> **EXERCISE AIM**
Beginning with the first line of the data below, extract each line up to and including the one containing "Mini-circuits au Cambodge". Copy them exactly and add nothing.

> **DATASET EXCERPTS**
:::::

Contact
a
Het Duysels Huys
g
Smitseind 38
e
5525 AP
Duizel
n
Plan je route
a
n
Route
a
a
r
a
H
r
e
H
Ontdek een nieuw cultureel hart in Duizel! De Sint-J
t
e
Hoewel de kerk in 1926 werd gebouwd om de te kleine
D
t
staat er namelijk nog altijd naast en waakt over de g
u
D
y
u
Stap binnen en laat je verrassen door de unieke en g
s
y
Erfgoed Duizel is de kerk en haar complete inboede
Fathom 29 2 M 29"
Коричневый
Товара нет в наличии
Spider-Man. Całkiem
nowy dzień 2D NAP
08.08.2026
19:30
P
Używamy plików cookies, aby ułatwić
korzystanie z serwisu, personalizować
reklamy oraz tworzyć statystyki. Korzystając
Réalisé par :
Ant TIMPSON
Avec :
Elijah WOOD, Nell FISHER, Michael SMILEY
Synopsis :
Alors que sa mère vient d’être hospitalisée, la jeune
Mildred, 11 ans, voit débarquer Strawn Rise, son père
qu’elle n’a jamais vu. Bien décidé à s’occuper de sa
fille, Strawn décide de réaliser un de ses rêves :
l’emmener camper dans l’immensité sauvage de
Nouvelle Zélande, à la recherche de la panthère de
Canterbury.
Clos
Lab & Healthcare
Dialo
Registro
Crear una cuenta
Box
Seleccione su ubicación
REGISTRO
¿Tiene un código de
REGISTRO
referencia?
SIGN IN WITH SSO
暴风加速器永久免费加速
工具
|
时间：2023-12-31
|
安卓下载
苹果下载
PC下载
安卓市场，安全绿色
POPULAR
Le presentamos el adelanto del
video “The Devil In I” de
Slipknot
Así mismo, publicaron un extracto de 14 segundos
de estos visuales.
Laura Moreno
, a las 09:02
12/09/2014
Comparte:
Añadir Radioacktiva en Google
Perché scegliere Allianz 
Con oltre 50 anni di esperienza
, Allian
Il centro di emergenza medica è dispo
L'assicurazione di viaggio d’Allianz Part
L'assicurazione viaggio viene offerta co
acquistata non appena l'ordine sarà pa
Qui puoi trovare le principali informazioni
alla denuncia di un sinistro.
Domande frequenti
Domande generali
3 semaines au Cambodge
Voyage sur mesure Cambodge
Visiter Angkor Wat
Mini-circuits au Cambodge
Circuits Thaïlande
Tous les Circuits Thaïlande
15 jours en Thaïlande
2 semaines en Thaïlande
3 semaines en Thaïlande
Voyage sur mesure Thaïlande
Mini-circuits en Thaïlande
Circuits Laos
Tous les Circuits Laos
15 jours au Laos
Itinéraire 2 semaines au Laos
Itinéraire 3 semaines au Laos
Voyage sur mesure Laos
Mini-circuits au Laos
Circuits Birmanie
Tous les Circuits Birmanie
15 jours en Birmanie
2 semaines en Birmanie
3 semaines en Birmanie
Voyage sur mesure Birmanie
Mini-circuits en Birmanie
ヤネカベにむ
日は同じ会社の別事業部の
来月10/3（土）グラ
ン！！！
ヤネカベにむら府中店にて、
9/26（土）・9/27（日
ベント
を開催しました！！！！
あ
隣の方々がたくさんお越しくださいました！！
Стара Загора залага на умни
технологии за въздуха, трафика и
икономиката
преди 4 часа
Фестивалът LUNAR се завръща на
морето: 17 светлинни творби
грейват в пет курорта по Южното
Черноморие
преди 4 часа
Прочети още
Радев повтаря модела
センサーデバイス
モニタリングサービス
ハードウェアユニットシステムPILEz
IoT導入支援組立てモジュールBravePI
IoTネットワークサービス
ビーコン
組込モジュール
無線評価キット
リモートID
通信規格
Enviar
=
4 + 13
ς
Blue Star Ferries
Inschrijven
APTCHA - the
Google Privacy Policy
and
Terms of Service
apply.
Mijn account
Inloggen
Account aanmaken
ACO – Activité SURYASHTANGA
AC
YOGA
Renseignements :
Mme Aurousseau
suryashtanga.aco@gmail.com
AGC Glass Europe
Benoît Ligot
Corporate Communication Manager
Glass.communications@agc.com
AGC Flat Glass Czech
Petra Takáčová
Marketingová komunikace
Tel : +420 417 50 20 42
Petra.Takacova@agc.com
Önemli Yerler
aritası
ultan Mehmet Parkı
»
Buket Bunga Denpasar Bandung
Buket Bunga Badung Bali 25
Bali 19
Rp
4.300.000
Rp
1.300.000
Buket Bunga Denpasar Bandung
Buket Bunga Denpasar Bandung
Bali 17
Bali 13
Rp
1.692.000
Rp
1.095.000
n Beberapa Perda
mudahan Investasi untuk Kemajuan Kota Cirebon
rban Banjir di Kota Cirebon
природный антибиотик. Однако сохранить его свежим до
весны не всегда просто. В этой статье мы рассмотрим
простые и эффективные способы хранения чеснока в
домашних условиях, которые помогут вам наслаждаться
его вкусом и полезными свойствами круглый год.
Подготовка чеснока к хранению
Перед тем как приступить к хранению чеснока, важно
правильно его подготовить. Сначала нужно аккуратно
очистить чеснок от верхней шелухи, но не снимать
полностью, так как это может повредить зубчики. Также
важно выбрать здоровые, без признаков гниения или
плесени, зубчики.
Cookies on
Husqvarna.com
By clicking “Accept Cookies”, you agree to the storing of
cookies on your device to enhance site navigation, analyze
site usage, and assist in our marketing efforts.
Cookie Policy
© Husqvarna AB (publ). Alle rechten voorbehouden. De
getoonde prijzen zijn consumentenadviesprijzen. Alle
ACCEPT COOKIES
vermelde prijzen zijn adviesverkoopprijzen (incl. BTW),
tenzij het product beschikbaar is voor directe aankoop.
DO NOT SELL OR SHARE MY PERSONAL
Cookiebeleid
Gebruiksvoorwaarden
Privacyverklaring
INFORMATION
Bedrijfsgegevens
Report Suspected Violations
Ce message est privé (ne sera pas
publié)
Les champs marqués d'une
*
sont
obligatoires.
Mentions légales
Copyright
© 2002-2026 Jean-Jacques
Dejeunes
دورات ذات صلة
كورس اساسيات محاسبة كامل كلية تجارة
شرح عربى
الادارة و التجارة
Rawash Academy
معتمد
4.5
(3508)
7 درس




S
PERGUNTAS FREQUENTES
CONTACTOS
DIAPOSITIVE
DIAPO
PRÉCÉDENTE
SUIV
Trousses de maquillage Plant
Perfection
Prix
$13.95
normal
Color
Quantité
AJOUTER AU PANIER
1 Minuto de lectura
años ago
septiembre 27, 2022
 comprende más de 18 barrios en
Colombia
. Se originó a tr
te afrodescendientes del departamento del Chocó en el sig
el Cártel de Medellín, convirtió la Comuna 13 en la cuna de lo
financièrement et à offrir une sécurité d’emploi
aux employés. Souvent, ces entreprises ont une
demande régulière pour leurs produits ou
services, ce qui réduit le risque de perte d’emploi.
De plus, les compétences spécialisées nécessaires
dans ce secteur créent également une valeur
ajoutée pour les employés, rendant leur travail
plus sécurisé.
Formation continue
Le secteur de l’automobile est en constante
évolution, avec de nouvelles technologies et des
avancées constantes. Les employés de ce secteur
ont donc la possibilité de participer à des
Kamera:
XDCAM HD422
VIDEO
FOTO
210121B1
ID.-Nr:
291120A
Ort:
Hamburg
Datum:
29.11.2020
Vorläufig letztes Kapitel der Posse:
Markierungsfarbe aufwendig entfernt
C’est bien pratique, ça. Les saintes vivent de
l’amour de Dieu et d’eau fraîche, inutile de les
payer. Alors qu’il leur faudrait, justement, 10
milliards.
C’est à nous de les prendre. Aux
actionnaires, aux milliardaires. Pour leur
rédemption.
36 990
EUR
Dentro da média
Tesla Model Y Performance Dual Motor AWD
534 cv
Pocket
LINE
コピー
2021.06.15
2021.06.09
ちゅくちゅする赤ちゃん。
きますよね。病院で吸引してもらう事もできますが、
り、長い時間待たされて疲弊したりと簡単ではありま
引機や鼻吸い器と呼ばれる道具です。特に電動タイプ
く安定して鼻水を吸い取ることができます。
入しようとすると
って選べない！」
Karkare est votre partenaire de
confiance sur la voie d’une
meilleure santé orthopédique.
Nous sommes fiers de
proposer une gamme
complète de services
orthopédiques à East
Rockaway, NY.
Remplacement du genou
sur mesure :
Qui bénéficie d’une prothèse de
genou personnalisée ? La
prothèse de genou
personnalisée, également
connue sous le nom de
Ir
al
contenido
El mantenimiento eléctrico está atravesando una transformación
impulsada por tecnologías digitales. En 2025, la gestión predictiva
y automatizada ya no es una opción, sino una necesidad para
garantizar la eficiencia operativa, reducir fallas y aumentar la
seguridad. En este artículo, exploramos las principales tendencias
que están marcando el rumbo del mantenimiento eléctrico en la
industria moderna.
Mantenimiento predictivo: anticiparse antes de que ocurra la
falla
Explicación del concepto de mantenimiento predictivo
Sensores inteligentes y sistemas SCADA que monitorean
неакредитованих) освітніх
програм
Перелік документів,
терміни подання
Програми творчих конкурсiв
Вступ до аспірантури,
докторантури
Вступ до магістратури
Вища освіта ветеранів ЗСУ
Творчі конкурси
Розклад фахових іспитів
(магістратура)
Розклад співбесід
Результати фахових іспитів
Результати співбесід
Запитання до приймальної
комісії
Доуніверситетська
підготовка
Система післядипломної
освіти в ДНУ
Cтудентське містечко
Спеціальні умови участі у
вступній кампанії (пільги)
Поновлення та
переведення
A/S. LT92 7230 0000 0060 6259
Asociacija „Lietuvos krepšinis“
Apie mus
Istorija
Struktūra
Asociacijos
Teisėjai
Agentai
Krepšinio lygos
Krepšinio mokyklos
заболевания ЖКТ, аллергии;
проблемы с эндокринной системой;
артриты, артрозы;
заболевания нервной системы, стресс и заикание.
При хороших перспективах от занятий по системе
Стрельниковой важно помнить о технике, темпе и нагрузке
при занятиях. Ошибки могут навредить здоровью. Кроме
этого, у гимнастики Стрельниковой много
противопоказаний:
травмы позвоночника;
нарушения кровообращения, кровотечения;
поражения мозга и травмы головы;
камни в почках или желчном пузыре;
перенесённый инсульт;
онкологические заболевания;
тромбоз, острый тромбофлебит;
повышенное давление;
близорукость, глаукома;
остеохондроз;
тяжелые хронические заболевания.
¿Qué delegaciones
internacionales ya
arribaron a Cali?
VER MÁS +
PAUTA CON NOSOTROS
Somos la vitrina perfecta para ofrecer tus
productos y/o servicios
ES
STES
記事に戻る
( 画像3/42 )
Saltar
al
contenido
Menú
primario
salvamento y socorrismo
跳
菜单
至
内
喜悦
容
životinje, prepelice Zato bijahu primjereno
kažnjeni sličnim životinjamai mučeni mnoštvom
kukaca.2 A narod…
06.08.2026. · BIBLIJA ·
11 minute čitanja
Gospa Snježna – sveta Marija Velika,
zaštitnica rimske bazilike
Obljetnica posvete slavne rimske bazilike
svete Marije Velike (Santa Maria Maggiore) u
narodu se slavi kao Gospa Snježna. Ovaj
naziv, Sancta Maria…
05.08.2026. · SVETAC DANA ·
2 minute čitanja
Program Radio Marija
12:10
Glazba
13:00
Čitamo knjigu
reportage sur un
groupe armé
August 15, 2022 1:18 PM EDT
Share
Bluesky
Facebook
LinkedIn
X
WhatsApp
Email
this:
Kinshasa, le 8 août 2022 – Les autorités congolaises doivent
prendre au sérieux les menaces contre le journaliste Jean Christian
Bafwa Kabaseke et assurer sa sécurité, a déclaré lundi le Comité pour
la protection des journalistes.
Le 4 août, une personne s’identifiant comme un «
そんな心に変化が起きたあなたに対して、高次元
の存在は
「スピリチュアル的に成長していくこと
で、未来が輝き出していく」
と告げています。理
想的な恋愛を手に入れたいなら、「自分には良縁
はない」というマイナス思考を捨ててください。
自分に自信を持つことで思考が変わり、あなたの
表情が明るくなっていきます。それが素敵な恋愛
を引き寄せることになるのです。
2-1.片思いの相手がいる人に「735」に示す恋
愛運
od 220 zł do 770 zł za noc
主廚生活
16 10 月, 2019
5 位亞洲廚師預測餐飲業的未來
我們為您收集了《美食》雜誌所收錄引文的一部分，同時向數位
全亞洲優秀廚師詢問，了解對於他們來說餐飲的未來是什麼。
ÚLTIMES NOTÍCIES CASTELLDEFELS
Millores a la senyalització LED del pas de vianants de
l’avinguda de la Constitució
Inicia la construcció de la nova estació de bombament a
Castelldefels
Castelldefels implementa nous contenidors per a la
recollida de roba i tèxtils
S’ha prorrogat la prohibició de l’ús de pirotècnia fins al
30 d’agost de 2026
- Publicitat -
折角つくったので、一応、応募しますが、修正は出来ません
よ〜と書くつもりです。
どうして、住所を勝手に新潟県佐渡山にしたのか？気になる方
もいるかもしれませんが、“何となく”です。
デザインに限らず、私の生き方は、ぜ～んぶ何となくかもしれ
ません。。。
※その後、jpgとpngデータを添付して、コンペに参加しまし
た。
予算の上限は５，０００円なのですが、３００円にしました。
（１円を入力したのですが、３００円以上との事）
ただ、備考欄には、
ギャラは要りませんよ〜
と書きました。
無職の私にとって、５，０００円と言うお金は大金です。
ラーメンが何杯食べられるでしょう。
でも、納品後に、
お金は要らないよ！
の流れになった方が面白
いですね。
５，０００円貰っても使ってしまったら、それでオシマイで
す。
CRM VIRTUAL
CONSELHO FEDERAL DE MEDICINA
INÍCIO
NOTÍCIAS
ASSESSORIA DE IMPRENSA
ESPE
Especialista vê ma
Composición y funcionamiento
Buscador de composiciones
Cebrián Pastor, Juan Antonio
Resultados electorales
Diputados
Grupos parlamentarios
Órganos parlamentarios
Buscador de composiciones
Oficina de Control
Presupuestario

:::::

> **ANSWER TO THIS EXERCISE**
Contact
a
Het Duysels Huys
g
Smitseind 38
e
5525 AP
Duizel
n
Plan je route
a
n
Route
a
a
r
a
H
r
e
H
Ontdek een nieuw cultureel hart in Duizel! De Sint-J
t
e
Hoewel de kerk in 1926 werd gebouwd om de te kleine
D
t
staat er namelijk nog altijd naast en waakt over de g
u
D
y
u
Stap binnen en laat je verrassen door de unieke en g
s
y
Erfgoed Duizel is de kerk en haar complete inboede
Fathom 29 2 M 29"
Коричневый
Товара нет в наличии
Spider-Man. Całkiem
nowy dzień 2D NAP
08.08.2026
19:30
P
Używamy plików cookies, aby ułatwić
korzystanie z serwisu, personalizować
reklamy oraz tworzyć statystyki. Korzystając
Réalisé par :
Ant TIMPSON
Avec :
Elijah WOOD, Nell FISHER, Michael SMILEY
Synopsis :
Alors que sa mère vient d’être hospitalisée, la jeune
Mildred, 11 ans, voit débarquer Strawn Rise, son père
qu’elle n’a jamais vu. Bien décidé à s’occuper de sa
fille, Strawn décide de réaliser un de ses rêves :
l’emmener camper dans l’immensité sauvage de
Nouvelle Zélande, à la recherche de la panthère de
Canterbury.
Clos
Lab & Healthcare
Dialo
Registro
Crear una cuenta
Box
Seleccione su ubicación
REGISTRO
¿Tiene un código de
REGISTRO
referencia?
SIGN IN WITH SSO
暴风加速器永久免费加速
工具
|
时间：2023-12-31
|
安卓下载
苹果下载
PC下载
安卓市场，安全绿色
POPULAR
Le presentamos el adelanto del
video “The Devil In I” de
Slipknot
Así mismo, publicaron un extracto de 14 segundos
de estos visuales.
Laura Moreno
, a las 09:02
12/09/2014
Comparte:
Añadir Radioacktiva en Google
Perché scegliere Allianz 
Con oltre 50 anni di esperienza
, Allian
Il centro di emergenza medica è dispo
L'assicurazione di viaggio d’Allianz Part
L'assicurazione viaggio viene offerta co
acquistata non appena l'ordine sarà pa
Qui puoi trovare le principali informazioni
alla denuncia di un sinistro.
Domande frequenti
Domande generali
3 semaines au Cambodge
Voyage sur mesure Cambodge
Visiter Angkor Wat
Mini-circuits au Cambodge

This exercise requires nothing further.